▶ Directive: Only the text should come through, so restate the listing exactly and drop its images.

- - - - - - -

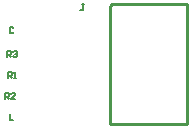
<source format=gto>
%FSLAX23Y23*%
%MOIN*%
G70*
G01*
G75*
%ADD10R,0.024X0.020*%
%ADD11R,0.118X0.059*%
%ADD12R,0.118X0.039*%
%ADD13R,0.051X0.079*%
%ADD14C,0.010*%
%ADD15C,0.236*%
%ADD16C,0.039*%
%ADD17C,0.005*%
D14*
X1280Y360D02*
X1535D01*
X1280D02*
Y755D01*
X1285Y760D01*
X1535D01*
Y360D02*
Y760D01*
D17*
X935Y585D02*
Y605D01*
X945D01*
X948Y602D01*
Y595D01*
X945Y592D01*
X935D01*
X942D02*
X948Y585D01*
X955Y602D02*
X958Y605D01*
X965D01*
X968Y602D01*
Y598D01*
X965Y595D01*
X962D01*
X965D01*
X968Y592D01*
Y588D01*
X965Y585D01*
X958D01*
X955Y588D01*
X930Y445D02*
Y465D01*
X940D01*
X943Y462D01*
Y455D01*
X940Y452D01*
X930D01*
X937D02*
X943Y445D01*
X963D02*
X950D01*
X963Y458D01*
Y462D01*
X960Y465D01*
X953D01*
X950Y462D01*
X940Y515D02*
Y535D01*
X950D01*
X953Y532D01*
Y525D01*
X950Y522D01*
X940D01*
X947D02*
X953Y515D01*
X960D02*
X967D01*
X963D01*
Y535D01*
X960Y532D01*
X944Y396D02*
Y376D01*
X957D01*
X1192Y760D02*
X1185D01*
X1189D01*
Y743D01*
X1185Y740D01*
X1182D01*
X1179Y743D01*
X957Y683D02*
X954Y686D01*
X947D01*
X944Y683D01*
Y669D01*
X947Y666D01*
X954D01*
X957Y669D01*
M02*

</source>
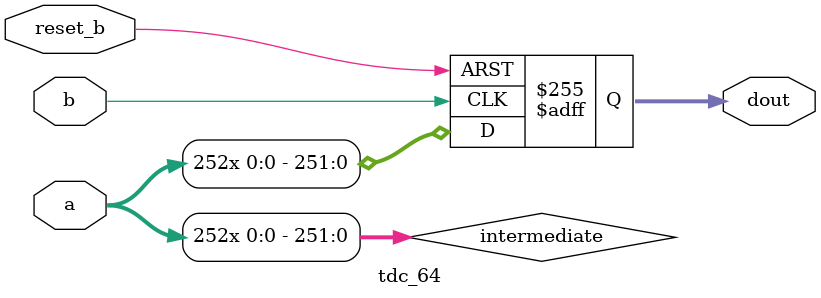
<source format=v>

module tdc_64(
`ifdef USE_POWER_PINS
    vdd,
    vss,
`endif
    a, b, reset_b, dout
  );

  parameter DATA_WIDTH = 252 ;

`ifdef USE_POWER_PINS
    inout vdd; // power
    inout vss; // ground
`endif
  input  a; // start clock
  input  b; // stop clock
  input  reset_b; // active-low reset
  output reg [DATA_WIDTH-1:0] dout; // data out

  wire [DATA_WIDTH-1:0] intermediate;

  genvar i;

  generate for (i = 0; i < DATA_WIDTH; i = i + 1) begin
    always @(*) begin
      if (i == 0) intermediate[i] <= #1 a;
      else intermediate[i] <= #1 intermediate[i-1];
    end
  end endgenerate

  always @(posedge b, negedge reset_b)
  begin
    if (~reset_b) dout <=  {DATA_WIDTH{1'b0}};
    else dout <= intermediate;
  end

endmodule


</source>
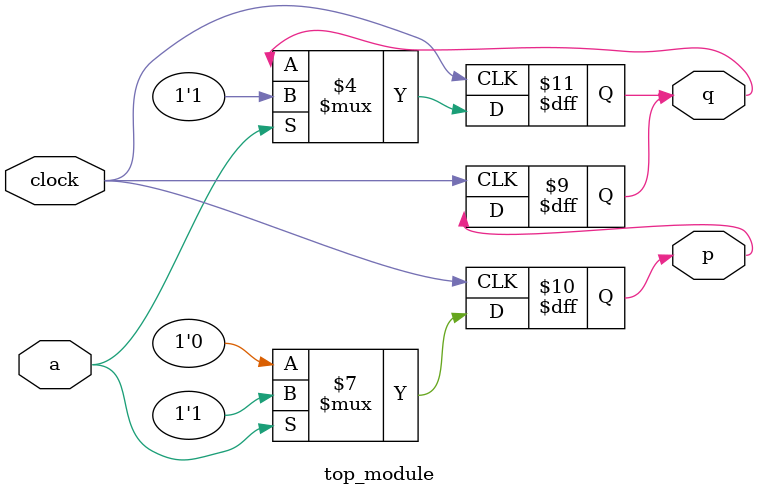
<source format=sv>
module top_module (
	input clock,
	input a,
	output reg p,
	output reg q
);

always @(posedge clock) begin
	if (a) begin
		p <= 1;
		q <= 1;
	end else begin
		p <= 0;
		q <= q;
	end
end

always @(negedge clock) begin
	q <= p;
end

endmodule

</source>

- - - - - - -

▶ Result of this task:
<source format=gto>
%FSLAX23Y23*%
%MOIN*%
G70*
G01*
G75*
%ADD10R,0.024X0.020*%
%ADD11R,0.118X0.059*%
%ADD12R,0.118X0.039*%
%ADD13R,0.051X0.079*%
%ADD14C,0.010*%
%ADD15C,0.236*%
%ADD16C,0.039*%
%ADD17C,0.005*%
D14*
X1280Y360D02*
X1535D01*
X1280D02*
Y755D01*
X1285Y760D01*
X1535D01*
Y360D02*
Y760D01*
D17*
X935Y585D02*
Y605D01*
X945D01*
X948Y602D01*
Y595D01*
X945Y592D01*
X935D01*
X942D02*
X948Y585D01*
X955Y602D02*
X958Y605D01*
X965D01*
X968Y602D01*
Y598D01*
X965Y595D01*
X962D01*
X965D01*
X968Y592D01*
Y588D01*
X965Y585D01*
X958D01*
X955Y588D01*
X930Y445D02*
Y465D01*
X940D01*
X943Y462D01*
Y455D01*
X940Y452D01*
X930D01*
X937D02*
X943Y445D01*
X963D02*
X950D01*
X963Y458D01*
Y462D01*
X960Y465D01*
X953D01*
X950Y462D01*
X940Y515D02*
Y535D01*
X950D01*
X953Y532D01*
Y525D01*
X950Y522D01*
X940D01*
X947D02*
X953Y515D01*
X960D02*
X967D01*
X963D01*
Y535D01*
X960Y532D01*
X944Y396D02*
Y376D01*
X957D01*
X1192Y760D02*
X1185D01*
X1189D01*
Y743D01*
X1185Y740D01*
X1182D01*
X1179Y743D01*
X957Y683D02*
X954Y686D01*
X947D01*
X944Y683D01*
Y669D01*
X947Y666D01*
X954D01*
X957Y669D01*
M02*

</source>
<source format=v>

module tdc_64(
`ifdef USE_POWER_PINS
    vdd,
    vss,
`endif
    a, b, reset_b, dout
  );

  parameter DATA_WIDTH = 252 ;

`ifdef USE_POWER_PINS
    inout vdd; // power
    inout vss; // ground
`endif
  input  a; // start clock
  input  b; // stop clock
  input  reset_b; // active-low reset
  output reg [DATA_WIDTH-1:0] dout; // data out

  wire [DATA_WIDTH-1:0] intermediate;

  genvar i;

  generate for (i = 0; i < DATA_WIDTH; i = i + 1) begin
    always @(*) begin
      if (i == 0) intermediate[i] <= #1 a;
      else intermediate[i] <= #1 intermediate[i-1];
    end
  end endgenerate

  always @(posedge b, negedge reset_b)
  begin
    if (~reset_b) dout <=  {DATA_WIDTH{1'b0}};
    else dout <= intermediate;
  end

endmodule


</source>
<source format=sv>
module top_module (
	input clock,
	input a,
	output reg p,
	output reg q
);

always @(posedge clock) begin
	if (a) begin
		p <= 1;
		q <= 1;
	end else begin
		p <= 0;
		q <= q;
	end
end

always @(negedge clock) begin
	q <= p;
end

endmodule

</source>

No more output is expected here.